Originally appeared in The Daily.
Libyan refugees and opposition groups say the most feared presence on the streets of Tripoli are mercenaries from elsewhere in Africa who drive around in tan-colored military jeeps and shoot anything that moves.
The country remains a swirl of rumors, but a constant theme is trigger-happy, non-Arabic-speaking foreigners who try to spread fear and persuade protesters to return to their homes. “We don’t know where they’re coming from,” one man told a Reuters TV crew after fleeing across the Egyptian border. “They’re African mercenaries. They’re shooting people randomly.”
On Saturday, two days after Libya erupted into civil war, the first videos showed corpses of the foreign fighters, sent by Moammar Gadhafi to recapture Benghazi, Libya’s rebellious second-largest city. The videos showed a man with a dark complexion and grievous wounds to the head and chest. Other videos are furtive shots of men in uniform, their blurry faces looking dark enough to be black African.
But it’s not clear what the images prove. Many Libyans have dark skin, and race has been hugely divisive in Libya throughout Gadhafi’s rule. Gadhafi has zealously pursued ties with sub-Saharan Africa, sometimes at the expense of ties to the Arab world. As a result, Arab Libyans have been distrustful of black Africans (and often call them “abd,” or “slave,” which is only slightly less derogatory in Arabic than in English). These Libyans are now afraid that Gadhafi’s black friends are repaying his loyalty in blood.
Gadhafi has a history of cultivating mercenary groups, both overseas and inside Libya itself. Al Jazeera broadcast images of foreign passports, allegedly taken by rebels from Gadhafi-supporting foreign fighters. Citizens of Ethiopia, Djibouti and Somalia were among them, and Al Arabiya reports that in Ghana and Nigeria, Gadhafi is posting ads for $2,000-per-day work as soldiers in Libya. Videos have circulated of soldiers, allegedly from French-speaking West Africa, where Gadhafi began trying to start an Islamic state in the early 1970s. The French-speaking killers are said to wear yellow hats.
What still isn’t clear is why Gadhafi would trust foreign mercenaries more than his own soldiers, who have served him much longer and have more to lose if the revolution succeeds.
Gadhafi has links to non-Libyan African fighters but will have a hard time buying real loyalty, according to Marielle Debos, a political scientist who studies soldiers and mercenaries from Chad, Libya’s southern neighbor. Many Chadians lived in Libya under Gadhafi’s protection after backing the losing, Libyan-backed side in Chad’s civil war.

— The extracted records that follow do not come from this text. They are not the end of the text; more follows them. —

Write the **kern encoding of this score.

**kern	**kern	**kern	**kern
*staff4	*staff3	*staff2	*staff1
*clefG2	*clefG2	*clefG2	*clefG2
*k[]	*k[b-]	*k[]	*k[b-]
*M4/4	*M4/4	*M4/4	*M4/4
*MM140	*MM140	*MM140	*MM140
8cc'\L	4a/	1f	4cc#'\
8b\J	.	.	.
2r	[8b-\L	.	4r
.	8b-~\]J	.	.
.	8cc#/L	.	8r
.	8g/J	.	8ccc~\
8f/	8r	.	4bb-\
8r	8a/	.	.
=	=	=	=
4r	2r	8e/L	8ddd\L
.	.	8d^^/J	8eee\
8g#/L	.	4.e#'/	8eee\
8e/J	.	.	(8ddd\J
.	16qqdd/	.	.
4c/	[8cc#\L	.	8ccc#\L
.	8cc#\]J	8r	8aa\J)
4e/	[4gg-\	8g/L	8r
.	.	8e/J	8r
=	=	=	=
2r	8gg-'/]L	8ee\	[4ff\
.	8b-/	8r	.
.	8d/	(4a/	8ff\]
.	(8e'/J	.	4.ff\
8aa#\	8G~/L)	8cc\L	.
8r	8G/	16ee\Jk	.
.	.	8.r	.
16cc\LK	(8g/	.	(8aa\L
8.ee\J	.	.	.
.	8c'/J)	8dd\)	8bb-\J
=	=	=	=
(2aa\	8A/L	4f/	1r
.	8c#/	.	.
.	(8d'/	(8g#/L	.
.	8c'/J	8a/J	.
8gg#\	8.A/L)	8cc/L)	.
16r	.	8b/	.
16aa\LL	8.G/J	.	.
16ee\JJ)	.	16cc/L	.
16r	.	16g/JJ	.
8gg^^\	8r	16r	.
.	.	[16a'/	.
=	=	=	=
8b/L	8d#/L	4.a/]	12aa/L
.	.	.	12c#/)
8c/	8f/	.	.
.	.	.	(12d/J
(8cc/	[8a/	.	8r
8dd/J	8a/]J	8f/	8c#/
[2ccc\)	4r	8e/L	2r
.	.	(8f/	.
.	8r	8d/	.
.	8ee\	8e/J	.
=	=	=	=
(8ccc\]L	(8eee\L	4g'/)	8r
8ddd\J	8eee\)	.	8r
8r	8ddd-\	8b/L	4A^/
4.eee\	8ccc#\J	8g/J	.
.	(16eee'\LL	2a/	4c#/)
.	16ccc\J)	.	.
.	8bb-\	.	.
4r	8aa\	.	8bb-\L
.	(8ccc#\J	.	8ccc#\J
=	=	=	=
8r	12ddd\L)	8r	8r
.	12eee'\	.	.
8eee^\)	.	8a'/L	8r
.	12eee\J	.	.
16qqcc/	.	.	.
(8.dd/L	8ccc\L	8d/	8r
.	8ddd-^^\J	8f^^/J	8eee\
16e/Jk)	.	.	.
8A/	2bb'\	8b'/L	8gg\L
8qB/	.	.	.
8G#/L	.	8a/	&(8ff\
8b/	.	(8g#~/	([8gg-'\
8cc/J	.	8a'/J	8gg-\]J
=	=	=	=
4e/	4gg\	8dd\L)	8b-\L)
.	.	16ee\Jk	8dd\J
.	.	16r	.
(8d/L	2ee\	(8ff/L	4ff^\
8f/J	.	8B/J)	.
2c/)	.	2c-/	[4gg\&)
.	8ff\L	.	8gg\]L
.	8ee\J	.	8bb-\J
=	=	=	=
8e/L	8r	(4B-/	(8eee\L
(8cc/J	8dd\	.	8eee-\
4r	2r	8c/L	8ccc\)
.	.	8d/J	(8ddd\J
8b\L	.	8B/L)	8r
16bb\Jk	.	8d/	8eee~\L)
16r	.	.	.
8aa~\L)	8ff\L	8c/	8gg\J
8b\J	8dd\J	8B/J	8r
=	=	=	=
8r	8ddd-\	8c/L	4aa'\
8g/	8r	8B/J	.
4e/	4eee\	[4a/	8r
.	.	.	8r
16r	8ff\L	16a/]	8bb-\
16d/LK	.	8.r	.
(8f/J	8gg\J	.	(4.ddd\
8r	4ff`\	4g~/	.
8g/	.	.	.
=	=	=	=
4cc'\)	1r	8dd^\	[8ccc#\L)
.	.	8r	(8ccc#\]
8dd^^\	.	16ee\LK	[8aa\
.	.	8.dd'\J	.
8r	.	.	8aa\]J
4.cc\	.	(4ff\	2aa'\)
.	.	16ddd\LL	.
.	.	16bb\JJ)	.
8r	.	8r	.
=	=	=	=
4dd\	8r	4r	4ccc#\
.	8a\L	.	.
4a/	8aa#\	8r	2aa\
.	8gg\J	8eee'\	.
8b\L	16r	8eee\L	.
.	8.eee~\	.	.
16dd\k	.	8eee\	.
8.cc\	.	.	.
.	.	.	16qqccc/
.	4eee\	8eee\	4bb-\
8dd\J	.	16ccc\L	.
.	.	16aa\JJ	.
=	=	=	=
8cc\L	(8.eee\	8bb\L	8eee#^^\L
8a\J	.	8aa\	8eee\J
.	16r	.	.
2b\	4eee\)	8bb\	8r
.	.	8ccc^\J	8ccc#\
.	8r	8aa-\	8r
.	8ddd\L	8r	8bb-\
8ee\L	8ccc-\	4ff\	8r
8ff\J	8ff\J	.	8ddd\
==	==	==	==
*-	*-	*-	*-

“Gadhafi supported some of them, but for them it was just strategic,” Debos said. “If I were Gadhafi, I wouldn’t trust them.”
Gerard Prunier, an historian who knew Gadhafi-funded mercenaries in Sudan’s Darfur province in the 1980s, guessed that if Gadhafi has succeeded in drawing in African mercenaries, they are likely from the same groups he funded decades ago, called the “Islamic Legion.” A pan-African paramilitary force, they were eventually humiliated in battle and disbanded.
“Like for any mercenary, white or otherwise, you just pay. The question is how good they are,” Prunier said. For now, as long as they continue to face resistance from normal Libyans, and not whole military units that switch sides, these mercenaries could remain deadly and effective.
But already, there are many reports from mutinies among the Libyan military. The rebels are arming themselves and preparing for the mercenary threat. If the mercenaries are the type Prunier meant, the Gadhafi-backed Africans may melt away.
“They’d kill their own grandmother for a price,” Prunier said. “But show them a gun, and they tend to run and hide.”